Oh, and to top it off my stupid boss doesn't respect me as a coworker either. To tell me that I don't care about those kids at day care is ridiculous! She hasn't said so much but she's so stuck up with everything that it wouldn't surprise me if she did. I think I might argue with her. She makes me so angry with her "you don't know anything" tone and her not wanting to leave me alone with the kids. It makes me so mad! She has no right to assume that I don't have the responsibility to take charge. I have watched five children at once (twin 2 year olds, a tantrum-ing six year old and two older girls with attitude). I've watched a very little baby with no worries. She has no idea. If she had a concern she could call my references to get an actual opinion rather than one just by appearances but that's too much work for her - I'm sorry to suggest it. Ugh. Sorry to rant, everyone. Can you relate with anything I mentioned?

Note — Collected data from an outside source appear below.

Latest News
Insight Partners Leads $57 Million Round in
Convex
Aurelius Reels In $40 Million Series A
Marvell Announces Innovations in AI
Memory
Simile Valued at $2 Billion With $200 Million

I hope so.
Well, here's my video - it's SO BAD. I shouldn't have made one but the damage is done...
[youtube=
http://www.youtube.com/watch?v=o9obUy_XkCE] My response to your challenge, Maggie. Three favorite things in the whole world... That's a tough one. I might have to think another week. Sorry to back out of a seemingly easy challenge but it will take some pondering!
Loves for the week!
~Megan / Thursday
PS: Here's a lolcat because it made me laugh... :)
PPS: I REALLY NEED TO PRACTICE FLUTE!!! I am so lazy with it that I am going to FAIL my audition in a MONTH! OH MY GOSH. What have I done?!